The highway mileage improved from 8L/100km (30 US MPG, 35 UK MPG) to less than 7L/100km. With the default settings (the unit can be adjusted) the low-end torque has also improved, as it was pretty sluggish under 1700 rpm.
However, the city consumption went up from ~10L/100 (23 US, 28 UK) to 12-14 liters, quite a bummer. More interestingly, the engine idle consumption increase was the noticeable one, going from 0.8L/h to 1.2L/h, that's the fuel you use while stuck in traffic or at traffic lights.


I've increased the settings on the adjustment switches (see images below) to some random values and at one point I got the yellow 'check engine' light, so I had to decrease the values. I also got the warning light under heavy acceleration while using a bad(?) fuel. Stopping and starting the engine 'fixed' that. Also the engine sounded 'harsher' with more ticking, like a really cold Diesel.
I could refer to this setting set as 'Performance/Highway'.

I wrote to Racechip support asking for a set of recommended values for lower city consumption and they responded [after a week] with two new values that are to be dialed in. These new values were a lot lower than their default ones and produced a noticeable difference. This time the engine revved up much higher before up-shifting and idling was really smooth with no noise or vibrations. However, city consumption was still a bit higher than factory.
I could refer to this setting set as 'Quiet/comfort'.

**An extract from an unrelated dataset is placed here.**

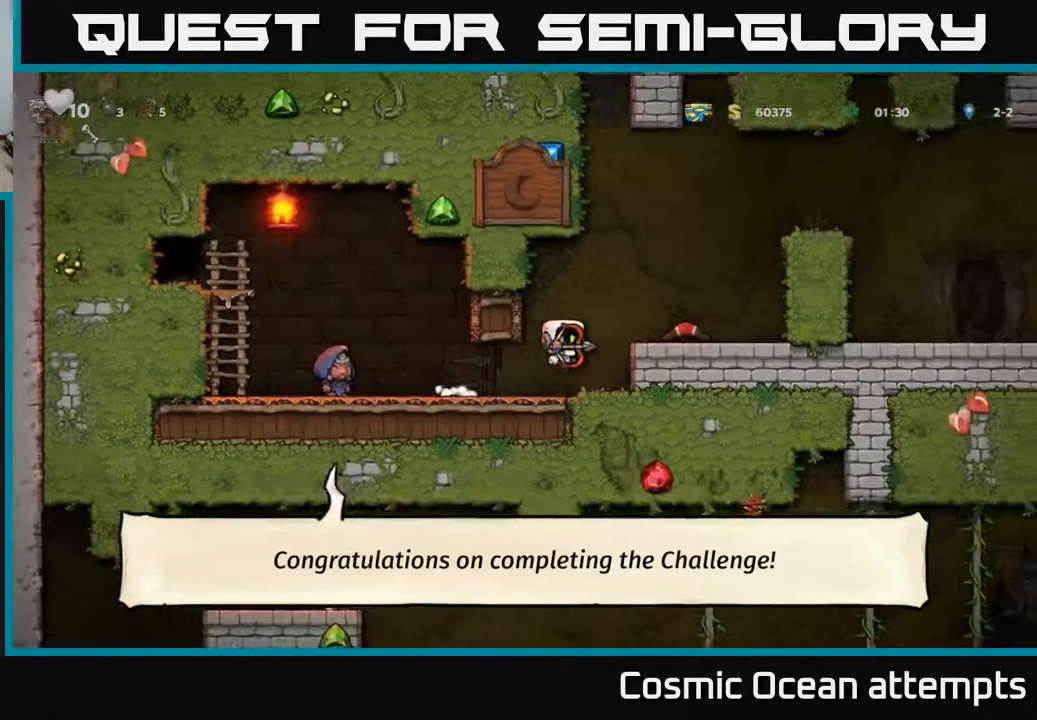
{"buttons": ["A", "DPAD_RIGHT"], "left_stick": "center", "events": [[50, "A", "up"], [167, "DPAD_RIGHT", "up"], [300, "DPAD_RIGHT", "down"], [350, "A", "down"]]}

I wrote to them again but this time I didn't even get a response after one week.

Teardown


From the outside the unit is a plain ABS (glass-reinforced?) box with decent weather sealing. Installation is pretty straightforward and takes not more than 5 minutes. The mainboard slides out by unscrewing two T10 screws on each side of the connector.

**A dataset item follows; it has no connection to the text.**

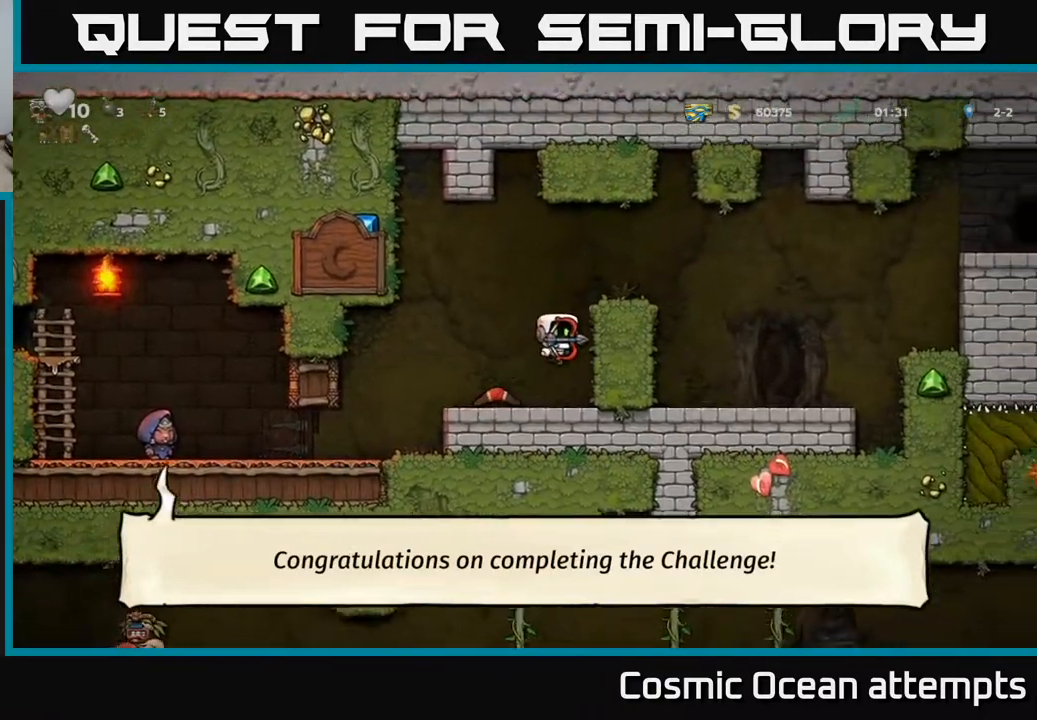
{"buttons": ["DPAD_RIGHT"], "left_stick": "center", "events": [[50, "A", "up"], [183, "A", "down"], [317, "A", "up"]]}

That is also the only way how you can get to the adjustment dials.






The PCB is pretty simple, probably dual-layer and hints that most of the complexity is contained within the firmware.



From the upper left, going clockwise

  • two KDR162H hex-coded rotary DIP switches
  • Microchip MCP6004 standard op-amp
  • 4x SOT23-3 transistors or diodes, though they might look like SOT23-6
  • DB15 male connector on the right side, though only 6 to 8 pins are used
  • power input stage with a few diodes and a 78L05B voltage regulator
  • there's also a Zener diode going straight to a uC pin, not sure of it's purpose
  • STM8S105K6T6 microcontroller, 2K RAM, 32K Flash, 1K EEPROM, 16MHz
  • 10-pin programmer header on the lower left
I won't try and to a full reverse-engineering now, we'll just focus on the principle of operation.
The numbering on the uC starts with pin 1 marked with the black dot and counts up counter-clockwise.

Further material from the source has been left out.